Historical Biography Review: All the Kremlin’s Men

March 22, 2023 Uncategorized 2 ★★★★

Historical Biography Review: All the Kremlin’s MenTitle: All the Kremlin's Men: Inside the Court of Vladimir Putin
Author: Mikhail Zygar
Source: Library
Links: Bookshop (affiliate link) |Goodreads

Summary: This was both an informative overview of Russian history and a fascinating look at the inner workings of the Kremlin.

This book gives the history of Russia from 1999 to 2014 by looking at the people who have influenced Putin over this time. The author is a Russian journalist and editor-in-chief of the only independent Russian TV station (shut down in 2015). As such, he had incredible access to interviews with Kremlin insiders that informed this book.

What I Loved About This Book

One major difference between this book and the first book I read on Russia is that I learned so much I didn’t know. The chapter-opening comments from the author on the personalities of the people who have influenced Putin were one of my favorite parts. They let me get to know something about the goals and concerns of the people surrounding Putin. This didn’t read like a thriller, but the atmosphere of court intrigue meant I always wanted to know what happened next.

This book also gives a good overview of Russian history since Putin came to power. His consistent obsession with Ukraine jumps out reading this now. The history of Russia’s interactions with neighboring countries and Putin’s response to the color revolutions (revolutions supporting a more liberal state) were also timely and fascinating. I’d definitely like to pick up some books that focus on this time period more closely.

What I Didn’t Love About This Book

Although the author mentions reconciling contradictory accounts to create a narrative, he doesn’t explain how he did that. There are also no citations. On this podcast, the author says that he did many interviews over 7 years, read newspapers back to 1999, and had to reconcile 100’s of different versions of stories with the newspaper accounts. That seems really impressive! Given that people wouldn’t talk to him on record, this is probably done as well as possible. Still, I prefer for nonfiction to be more transparently cited.

I’m also not sold on the author’s choice to organize each chapter around one person who influenced Russian politics. The figure each chapter was named after was not always someone central to the story. Even with the cast of characters and an index, enough people were relevant to each story that it was hard to keep track. The book was largely chronological though, which did help.

As a complete newbie to Russian history, I  could have used more explanation and summarizing events from the author. Based on an incredible sound bite explaining Putin’s trajectory from a podcast interview, I hope he does decide to write something more introductory. However, I don’t think that was his project here. This seems largely intended for Russian readers and for those already familiar with the country.

The Author’s Central Claim

I’m not completely convinced by the author’s hypothesis that Putin is more of a collective mind than one person. Yes, a lot of people have moved in and out of the circle of power in Russia over the years. Yes, some of them have managed to influence Putin or even sometimes take action in his name on the two occasions he’s retreated from public view. Still, Putin’s behavior felt consistent enough to me to be driven by one person’s agenda. I think a lot hinges on the author’s claim that Putin’s advisors convinced him to remain in power. If Putin is power-hungry, his changing opinions could be a tactic to maintain power, rather than a result of different advisors swaying him over time.

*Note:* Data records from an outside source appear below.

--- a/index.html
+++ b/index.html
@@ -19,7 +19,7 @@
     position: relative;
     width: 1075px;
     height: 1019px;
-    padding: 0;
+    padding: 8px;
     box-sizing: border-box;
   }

The author does sometimes describe officials giving Putin incorrect information to shape his actions. Every world leader has advisors, but advisors controlling access to information could have an unusual level of influence. I noticed that this Wall Street Journal review really focused in on that aspect of the story. Both reviews from The Guardian (1, 2) also seem to accept the author’s claim as a given. I therefore found it somewhat validating to come across this Bookforum review that shared my skepticism. I think this reviewer and I even identified the same main problem, which is that the author doesn’t make a cohesive case about which person or people are manipulating Putin and why. In the epilogue, the author does suggest one man as the architect of much of the false info and of Putin’s changing attitudes. Unfortunately, there was too little detail, too late in the book for this to be convincing.

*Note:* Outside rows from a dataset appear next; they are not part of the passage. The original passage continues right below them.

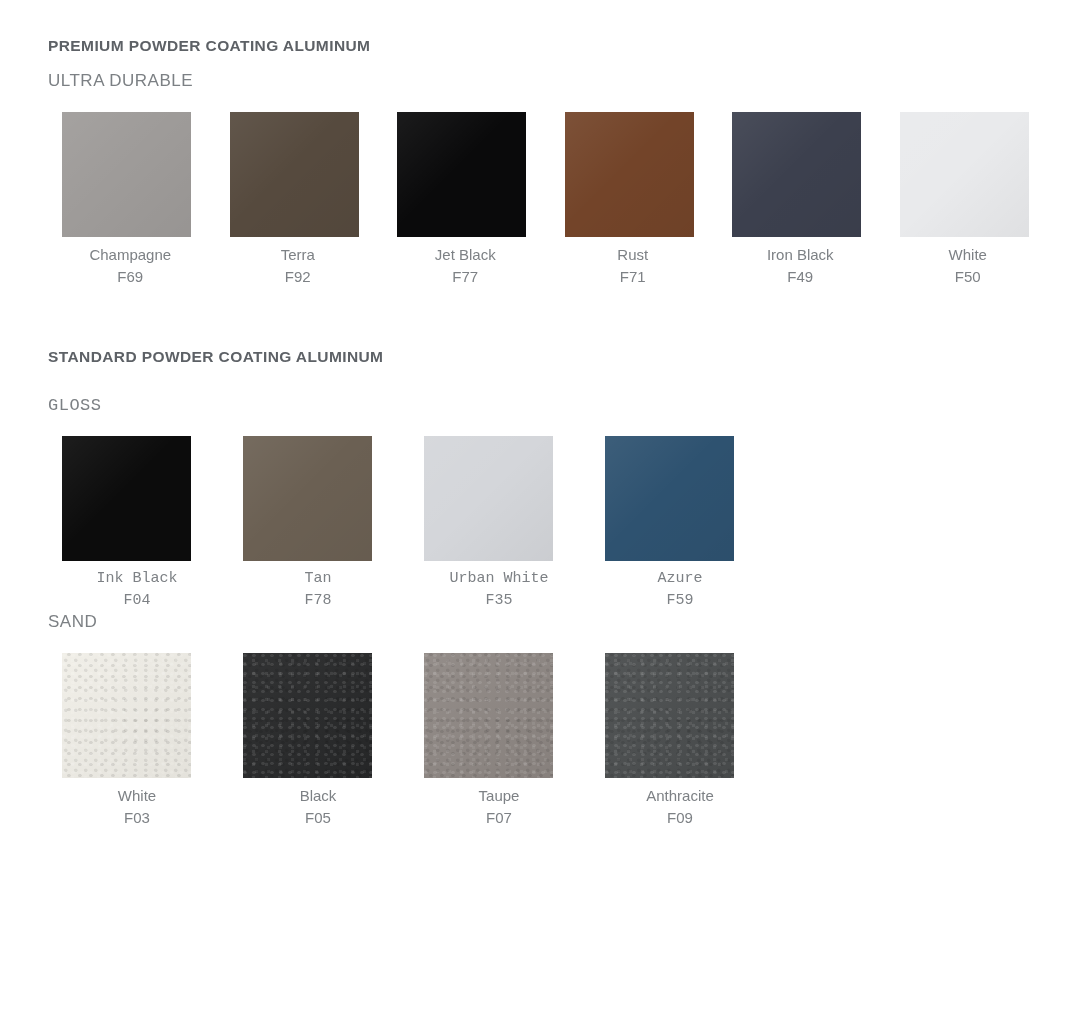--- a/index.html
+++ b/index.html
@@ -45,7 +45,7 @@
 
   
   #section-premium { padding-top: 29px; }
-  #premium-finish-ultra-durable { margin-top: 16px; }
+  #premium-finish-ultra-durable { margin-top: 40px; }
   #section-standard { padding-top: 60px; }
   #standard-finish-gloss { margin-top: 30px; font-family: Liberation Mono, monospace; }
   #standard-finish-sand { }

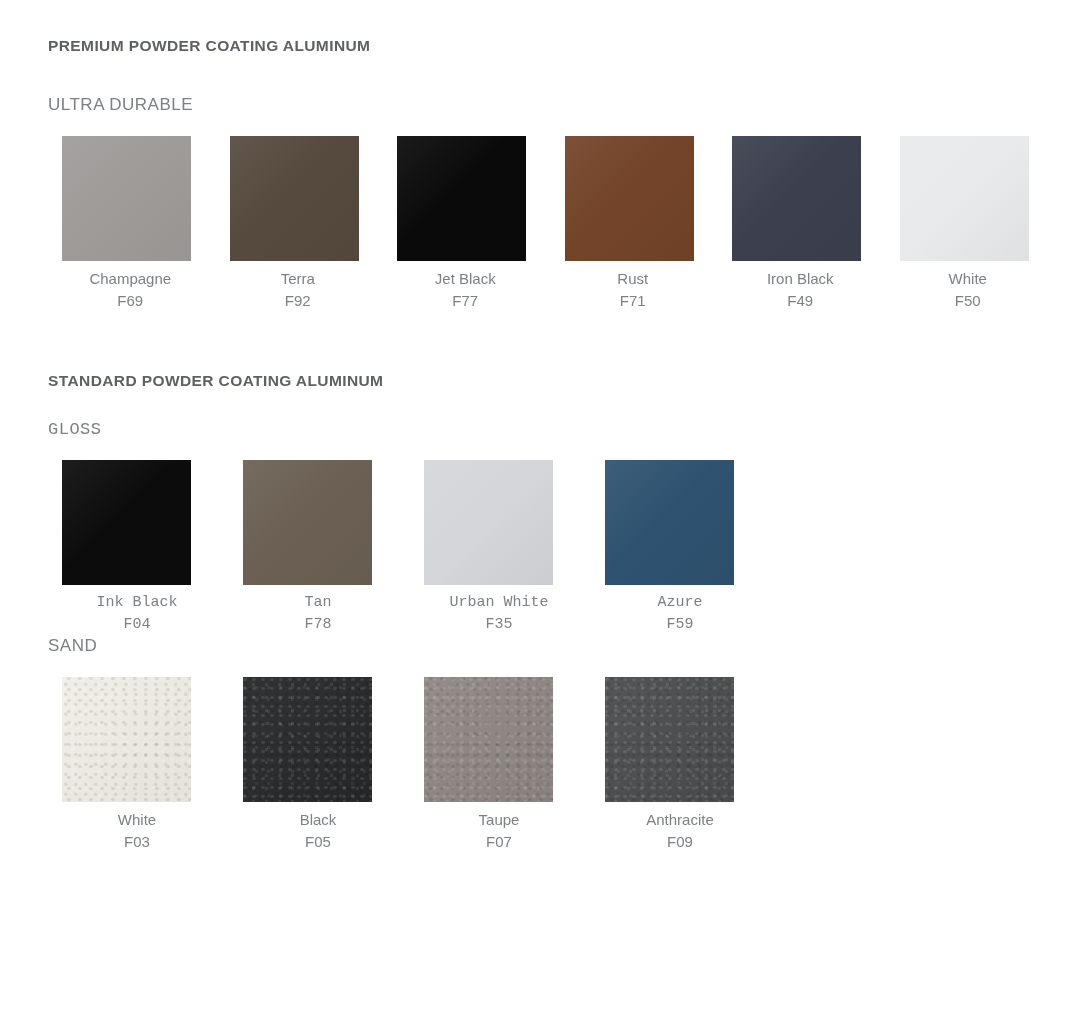--- a/index.html
+++ b/index.html
@@ -161,11 +161,6 @@
               <div class="swatch-name">Urban White</div>
               <div class="swatch-code">F35</div>
             </div>
-            <div class="swatch-item">
-              <div class="swatch-chip" style="background-color: rgb(46, 82, 112);"></div>
-              <div class="swatch-name">Azure</div>
-              <div class="swatch-code">F59</div>
-            </div>
           </div>
         </div>
         <div class="finish-group" id="standard-finish-sand">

I don’t think the fact that I struggled with this as a complete newbie to Russian history is the fault of the author. It seems like he works in journalism because he believes it’s important that Russians know the facts about their country. As of 2017, this book had sold more copies in Russia than any other work of nonfiction, so the author clearly succeeded for his target audience. For those of you like me, who are new to the subject, I will keep an eye out for a Russia book that might be a better primer. Still, I enjoyed this and I learned a lot, so I would recommend it even to other newbies.

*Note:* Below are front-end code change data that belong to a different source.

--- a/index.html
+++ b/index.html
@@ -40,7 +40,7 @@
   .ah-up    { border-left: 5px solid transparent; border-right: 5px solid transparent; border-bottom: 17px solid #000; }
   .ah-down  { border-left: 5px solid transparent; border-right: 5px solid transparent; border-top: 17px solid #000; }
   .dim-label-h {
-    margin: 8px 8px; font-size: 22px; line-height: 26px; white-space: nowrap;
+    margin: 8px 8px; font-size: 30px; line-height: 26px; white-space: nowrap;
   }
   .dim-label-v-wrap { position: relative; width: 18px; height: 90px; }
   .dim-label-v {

2 Responses to “Historical Biography Review: All the Kremlin’s Men”

  1. Jen at Introverted Reader

    I wish I knew more bout Putin and Russia but I don’t think this is the book for me. It seems incredibly brave for a journalist to write a book like this though. And even for readers to buy it! I wonder if it’s still available in Russia now or if the environment has gotten more restrictive since it was published? Great review!

    • DoingDewey

      It strikes me as a brave choice to publish this in Russia too! On a podcast I listened to, the author suggested that journalists don’t have to be any more afraid than anyone else, because the anyone could be targeted by the state. I don’t know if his book is still available in Russia, but that’s a good question. I’ll try to find out.